------ Selected text ------
Download the ONNX model:

```bash
curl -L "https://huggingface.co/HuggingFaceTB/SmolLM-135M/resolve/main/onnx/model.onnx?download=true" \
  -o /tmp/smol_hf.onnx
```

Then convert:

```bash
webnn-graph convert-onnx \
  --input /tmp/smol_hf.onnx \
  --optimize \
  --experimental-dynamic-inputs \
  --output /tmp/smol_hf.webnn \
  --weights /tmp/smol_hf.weights \
  --manifest /tmp/smol_hf.manifest.json
```

Observed output from that run:
- Graph header: `webnn_graph "main_graph" v2`
- `/tmp/smol_hf.webnn`: ~694 KB
- `/tmp/smol_hf.weights`: ~513 MB
- `/tmp/smol_hf.manifest.json`: ~423 KB

### Example: Converting all-MiniLM-L6-v2

Download the ONNX model:

```bash
curl -L "https://huggingface.co/sentence-transformers/all-MiniLM-L6-v2/resolve/main/onnx/model.onnx?download=true" \
  -o /tmp/minilm.onnx
```

Convert with common sentence-embedding overrides:

```bash
webnn-graph convert-onnx \
  --input /tmp/minilm.onnx \
  --optimize \
  --override-dim batch_size=1 \
  --override-dim sequence_length=128 \
  --output /tmp/minilm.webnn \
  --weights /tmp/minilm.weights \
  --manifest /tmp/minilm.manifest.json
```

### Supported ONNX Operations

The converter focuses on NLP/Transformer operations:

- **Matrix operations**: MatMul, Gemm
- **Element-wise**: Add, Sub, Mul, Div, Pow
- **Normalization**: LayerNormalization, Softmax
- **Tensor manipulation**: Reshape, Transpose, Concat, Split, Squeeze, Unsqueeze
- **Activation**: Relu, Sigmoid, Tanh, Gelu, etc.
- **Reduction**: ReduceMean, ReduceSum, ReduceMax, ReduceMin
- **Utility**: Gather, Slice

### Complete ONNX Workflow Example

```bash
# Step 1: Convert ONNX → WebNN with constant folding
webnn-graph convert-onnx --input bert-base.onnx --optimize \
  --override-dim batch_size=1 \
  --override-dim sequence_length=128 \
  --override-dim token_type_ids=128

# Output: bert-base.webnn + bert-base.weights + bert-base.manifest.json

# Step 2: Generate JavaScript for browser/runtime
webnn-graph emit-js bert-base.webnn > buildGraph.js

# Step 3: (Optional) Create HTML visualizer
webnn-graph emit-html bert-base.webnn > visualizer.html
open visualizer.html

# The --optimize flag performs constant folding automatically:
# - Eliminates Shape/Gather/Concat patterns
# - Reduces model size by 40-50%
# - No external preprocessing needed!
------
-- Task brief --
Write the next part of the webnn-graph ONNX conversion guide, starting after its last line.
------ Excerpted data ------
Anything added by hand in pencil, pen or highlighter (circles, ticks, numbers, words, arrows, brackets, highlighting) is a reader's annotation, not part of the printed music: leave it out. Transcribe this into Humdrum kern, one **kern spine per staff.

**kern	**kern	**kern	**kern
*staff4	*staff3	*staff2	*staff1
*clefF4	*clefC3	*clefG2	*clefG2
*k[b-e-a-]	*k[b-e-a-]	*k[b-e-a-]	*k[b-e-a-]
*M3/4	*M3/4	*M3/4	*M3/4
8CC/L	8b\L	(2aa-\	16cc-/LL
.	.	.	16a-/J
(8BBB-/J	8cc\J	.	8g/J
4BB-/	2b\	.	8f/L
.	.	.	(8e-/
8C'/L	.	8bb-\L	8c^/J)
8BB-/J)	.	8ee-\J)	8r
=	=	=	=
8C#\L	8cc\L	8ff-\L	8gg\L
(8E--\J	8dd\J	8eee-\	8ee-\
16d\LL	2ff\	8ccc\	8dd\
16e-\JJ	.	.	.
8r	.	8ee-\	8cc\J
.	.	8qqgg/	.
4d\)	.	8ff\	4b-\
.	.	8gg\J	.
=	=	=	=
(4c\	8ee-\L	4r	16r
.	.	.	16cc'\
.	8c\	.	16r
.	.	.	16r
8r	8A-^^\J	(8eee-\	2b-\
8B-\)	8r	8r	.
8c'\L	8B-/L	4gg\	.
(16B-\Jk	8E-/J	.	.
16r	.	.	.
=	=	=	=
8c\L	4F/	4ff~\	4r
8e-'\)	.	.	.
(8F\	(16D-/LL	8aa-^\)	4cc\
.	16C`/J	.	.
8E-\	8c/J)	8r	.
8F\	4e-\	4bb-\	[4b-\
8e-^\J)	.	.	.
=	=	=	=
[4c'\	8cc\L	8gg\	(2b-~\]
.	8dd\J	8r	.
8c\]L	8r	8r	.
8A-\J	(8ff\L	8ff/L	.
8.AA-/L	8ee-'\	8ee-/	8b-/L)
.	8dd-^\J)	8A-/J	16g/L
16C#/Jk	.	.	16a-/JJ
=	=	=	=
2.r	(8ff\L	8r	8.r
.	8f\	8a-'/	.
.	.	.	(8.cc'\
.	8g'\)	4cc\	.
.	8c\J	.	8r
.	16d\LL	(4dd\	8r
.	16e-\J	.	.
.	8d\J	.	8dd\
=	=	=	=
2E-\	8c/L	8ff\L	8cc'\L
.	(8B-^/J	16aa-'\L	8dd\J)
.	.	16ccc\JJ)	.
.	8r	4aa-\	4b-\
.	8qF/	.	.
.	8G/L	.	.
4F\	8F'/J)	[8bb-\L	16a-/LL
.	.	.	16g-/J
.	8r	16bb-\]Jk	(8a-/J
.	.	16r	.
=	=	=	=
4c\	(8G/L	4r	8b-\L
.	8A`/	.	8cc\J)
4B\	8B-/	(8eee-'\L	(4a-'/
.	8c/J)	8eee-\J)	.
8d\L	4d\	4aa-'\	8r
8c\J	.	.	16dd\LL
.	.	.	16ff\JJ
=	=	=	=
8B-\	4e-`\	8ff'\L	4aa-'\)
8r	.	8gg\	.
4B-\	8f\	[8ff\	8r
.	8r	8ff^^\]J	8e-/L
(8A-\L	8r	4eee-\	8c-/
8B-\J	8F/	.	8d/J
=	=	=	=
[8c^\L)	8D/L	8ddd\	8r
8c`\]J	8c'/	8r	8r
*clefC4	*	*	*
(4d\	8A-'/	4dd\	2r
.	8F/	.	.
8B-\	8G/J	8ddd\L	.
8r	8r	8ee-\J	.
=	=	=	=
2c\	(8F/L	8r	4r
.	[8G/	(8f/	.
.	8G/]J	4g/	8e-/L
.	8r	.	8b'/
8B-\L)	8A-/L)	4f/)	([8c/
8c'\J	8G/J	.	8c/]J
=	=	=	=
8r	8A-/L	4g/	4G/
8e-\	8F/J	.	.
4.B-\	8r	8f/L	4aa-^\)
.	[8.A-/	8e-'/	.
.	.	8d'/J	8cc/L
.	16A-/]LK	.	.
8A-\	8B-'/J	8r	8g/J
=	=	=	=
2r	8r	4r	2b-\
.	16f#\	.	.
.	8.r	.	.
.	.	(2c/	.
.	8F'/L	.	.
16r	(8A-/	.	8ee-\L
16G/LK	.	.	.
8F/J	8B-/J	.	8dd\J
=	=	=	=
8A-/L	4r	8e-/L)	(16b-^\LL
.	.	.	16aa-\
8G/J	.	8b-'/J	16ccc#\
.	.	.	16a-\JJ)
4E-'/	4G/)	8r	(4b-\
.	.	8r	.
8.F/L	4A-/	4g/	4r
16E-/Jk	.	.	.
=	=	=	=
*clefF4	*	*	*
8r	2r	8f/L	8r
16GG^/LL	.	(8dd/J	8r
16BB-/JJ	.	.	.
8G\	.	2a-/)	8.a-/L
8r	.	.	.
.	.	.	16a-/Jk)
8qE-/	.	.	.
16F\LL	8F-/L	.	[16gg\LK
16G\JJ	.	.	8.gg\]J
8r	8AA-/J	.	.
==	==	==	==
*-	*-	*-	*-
------
-- Task answer --
```

**Example results for BERT models with `--optimize`:**
- **Original ONNX**: 637 nodes with Shape operations
- **After constant folding**: 317 nodes (50% reduction), no Shape operations
- All reshape shape parameters become static constants
- **WebNN output**: All reshape operations use static constants, fully compatible

## Examples

Below is the same graph expressed in webnn and JSON.

### Text 

```webnn
webnn_graph "resnet_head" v1 {
  inputs {
    x: f32[1, 2048];
  }

  consts {
    W: f32[2048, 1000] @weights("W");
    b: f32[1000]       @weights("b");
  }

  nodes {
    logits0 = matmul(x, W);
    logits  = add(logits0, b);
    probs   = softmax(logits, axis=1);
  }

  outputs { probs; }
}
```

### JSON

```json
{
  "format": "webnn-graph-json",
  "version": 1,
  "inputs": {
    "x": { "dataType": "float32", "shape": [1, 2048] }
  },
  "consts": {
    "W": {
      "dataType": "float32",
      "shape": [2048, 1000],
      "init": { "kind": "weights", "ref": "W" }
    },
    "b": {
      "dataType": "float32",
      "shape": [1000],
      "init": { "kind": "weights", "ref": "b" }
    }
  },
  "nodes": [
    { "id": "logits0", "op": "matmul", "inputs": ["x", "W"], "options": {} },
    { "id": "logits",  "op": "add",    "inputs": ["logits0", "b"], "options": {} },
    { "id": "probs",   "op": "softmax", "inputs": ["logits"], "options": { "axis": 1 } }
  ],
  "outputs": { "probs": "probs" }
}
```

## Notes

- Validation is intentionally lightweight and structural.
- Operator semantics are mostly pass-through.
- The design favors simplicity and reuse over completeness.
- The AST is stable and meant to be consumed by other WebNN tooling.